Мать сделала всё, лишь бы самой не выносить из-под него судно. Поставила в спальне кресло-кровать. Прибавила медсестре зарплату. Даже когда Галина не оставалась на вечер и ночь, она ничего не делала. За дедом ухаживала я. Мне не трудно, это же самый родной человек на свете.
– Закрой дверь и сядь на кровать, – хрипит дедушка.
Я быстро исполняю просьбу.
– Мама куда-то уехала, – говорю расслабленно.
– А ты уверен, что мать не подрядила Гальку шпионить за нами? – усмехается он.
Я ложусь на бок с самого края кровати и обнимаю деда. Лежать на его плече так уютно. Он пахнет тем самым родным ароматом, который я помню с детства. Даже запах лекарств и болезни не до конца его перебил.
– Коль, я передумал насчёт фирмы. Перепишу завещание на тебя. Фиг ей, а не бизнес. Я слышал, как она на тебя орала накануне. Разве мы с бабушкой так её воспитывали? Заласкали, залюбили, но всё равно вырастили монстра.
Я раздумываю, но всего несколько секунд. Потом заявляю решительно:
– Ничего не нужно менять, дедушка. Я же не глупый. Она потом начнёт судиться со мной за наследство, а это не очень хорошо для фирмы. Хочешь, я скажу правду? Только ты не обижайся.
– Я не обижусь. Говори, Коля, – подбодрил дед.
– Я не смогу руководить такой махиной, едва закончив институт. Я и на экономический факультет поступать не стал бы. Мать заставила. Учусь хорошо только потому, что в школе хорошие оценки были. На самом деле я мечтал быть учителем музыки по классу скрипка.
– Хочешь сказать, что ты не справишься и угробишь бизнес? – взволнованно спросил дедушка.
– Возможно, всё будет хорошо, но дело не только в этом. Я хочу уехать из этого города, подальше от нее. Она мне здесь нормальной жизни не даст. Смотри, я получил сегодня письмо в ВК. Этот человек пишет, что он мой отец и хотел бы встретиться. Он живёт в другом городе.
– Покажи. Там фотографии есть?
Я показываю дедушке фото со страницы Ростоцкого Михаила Александровича. Дедушка внимательно изучает его лицо и улыбается.
– Мишка Ростоцкий. Постарел, но я сразу его узнал. Отец твой, да. Твоя мама с ним в одном институте училась. Гуляли они вместе. Когда последний курс заканчивали, то напились где-то на вечеринке. Как водится, в подпитии часто забываешь о предохранении. Вот и твоя мама заявила нам, что беременна и решила рожать.

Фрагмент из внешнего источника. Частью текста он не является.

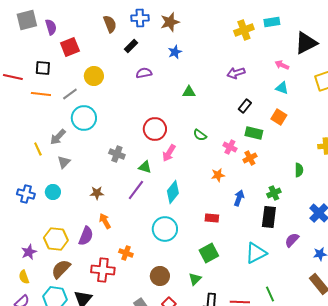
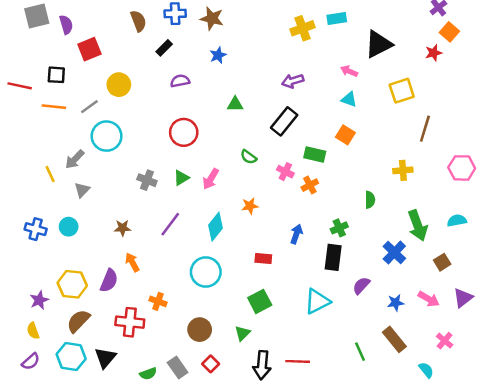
brown star: (170, 22) -> (212, 18), turned 30
black rectangle: (245, 106) -> (284, 121), moved, size x1.6
red circle: (155, 129) -> (184, 132), moved
green triangle: (145, 167) -> (181, 178), moved, turned -48
orange star: (218, 175) -> (250, 206), moved
green line: (270, 294) -> (360, 352), moved

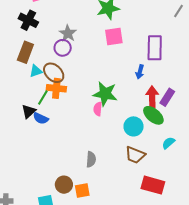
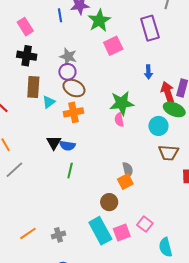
purple rectangle: (155, 48) -> (150, 28), moved
brown ellipse: (54, 73) -> (74, 88), moved
green line: (43, 97) -> (70, 171), moved
orange square: (82, 190) -> (125, 181), moved

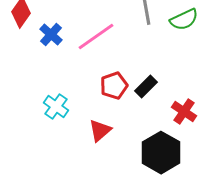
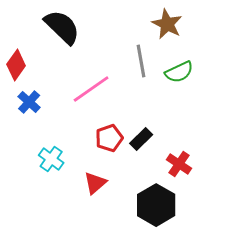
blue cross: (51, 34) -> (29, 102), moved

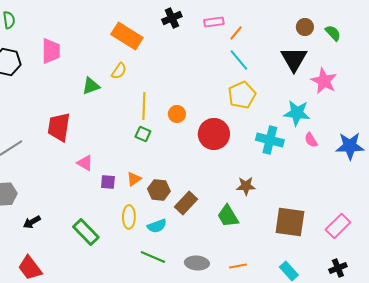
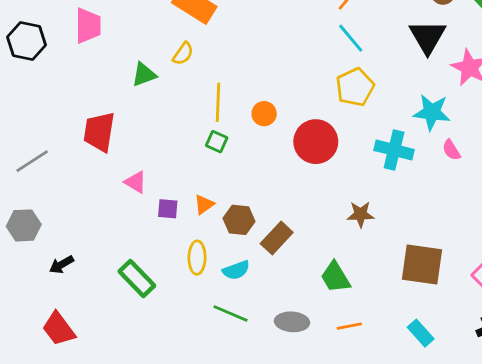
green trapezoid: (228, 216) -> (335, 277), moved

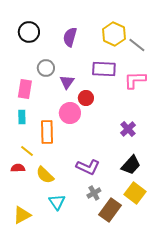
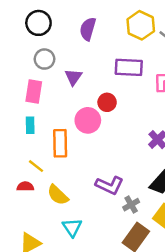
gray circle: (46, 68) -> (45, 59), moved
purple triangle: (67, 82) -> (73, 77), moved
gray cross: (94, 193) -> (131, 205), moved

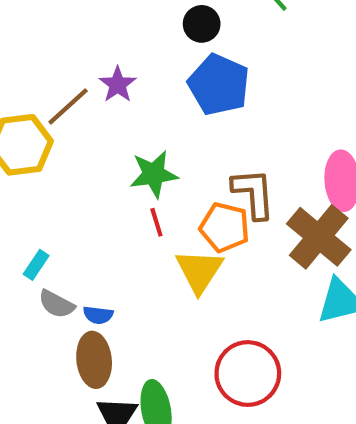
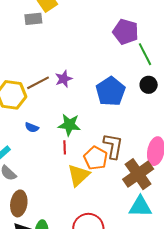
black circle: (202, 24) -> (149, 85), moved
blue semicircle: (98, 315) -> (32, 127), moved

– А почему они не поженились? – спросила я.
– Мы были не против. Тем более, в то время наша семья не была богата. Официально нет, на самом деле уже в перестройку, будучи директором завода, я держал подпольный цех по производству товаров. В девяностые завод уплыл из рук, но я скопил немало золота. Прадедушка твой, первый секретарь области, тоже наворовал под шумок.